## Data for this exercise:

┏━━

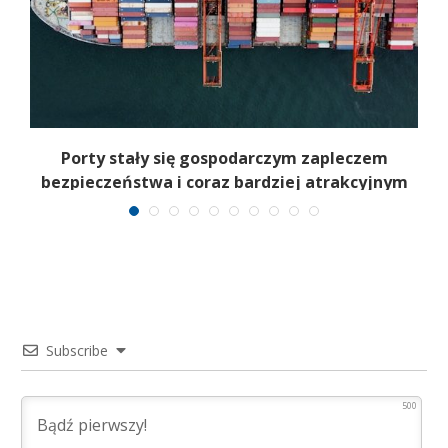
Porty stały się gospodarczym zapleczem
bezpieczeństwa i coraz bardziej atrakcyjnym
celem
Subscribe
500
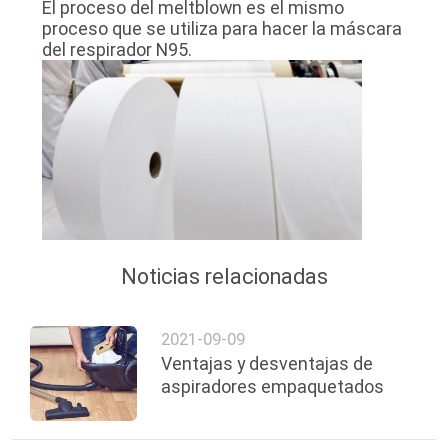
El proceso del meltblown es el mismo
MAPA
proceso que se utiliza para hacer la máscara
del respirador N95.
DEL
SITIO
PRIVACY
POLICY
Noticias relacionadas
2021-09-09
Ventajas y desventajas de
aspiradores empaquetados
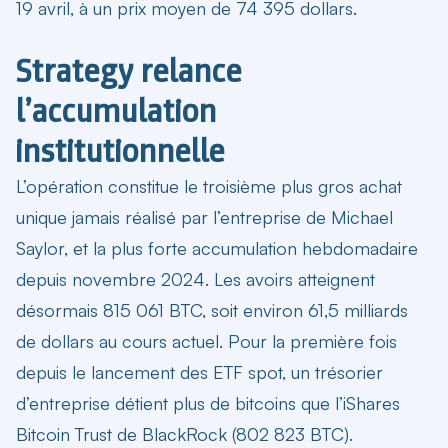
19 avril, à un prix moyen de 74 395 dollars.
Strategy relance
l’accumulation
institutionnelle
L’opération constitue le troisième plus gros achat
unique jamais réalisé par l’entreprise de Michael
Saylor, et la plus forte accumulation hebdomadaire
depuis novembre 2024. Les avoirs atteignent
désormais 815 061 BTC, soit environ 61,5 milliards
de dollars au cours actuel. Pour la première fois
depuis le lancement des ETF spot, un trésorier
d’entreprise détient plus de bitcoins que l’iShares
Bitcoin Trust de BlackRock (802 823 BTC).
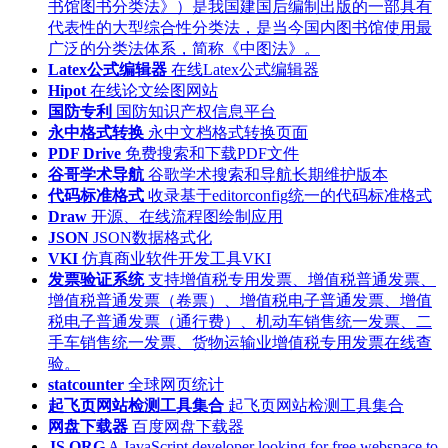
书馆图书分类法》）是我国建国后编制出版的一部具有
代表性的大型综合性分类法，是当今国内图书馆使用最
广泛的分类法体系，简称《中图法》。
Latex公式编辑器
在线Latex公式编辑器
Hipot
在线论文绘图网站
国防专利
国防知识产权信息平台
永中格式转换
永中文档格式转换页面
PDF Drive
免费搜索和下载PDF文件
谷哥学术导航
谷歌学术搜索和导航长期维护版本
代码标准格式
收录基于editorconfig统一的代码标准格式
Draw
开源、在线流程图绘制应用
JSON
JSON数据格式化
VKI
仿真商业软件开发工具VKI
发票验证系统
支持增值税专用发票、增值税普通发票、
增值税普通发票（卷票）、增值税电子普通发票、增值
税电子普通发票（通行费）、机动车销售统一发票、二
手车销售统一发票、货物运输业增值税专用发票在线查
验。
statcounter
全球网页统计
起飞页网站检测工具集合
起飞页网站检测工具集合
网盘下载器
百度网盘下载器
JS.ORG
A JavaScript developer looking for free webspace to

┗━━

Establish how many lines of the material above hold the word "entreprise". Nothing but the count should be returned.

2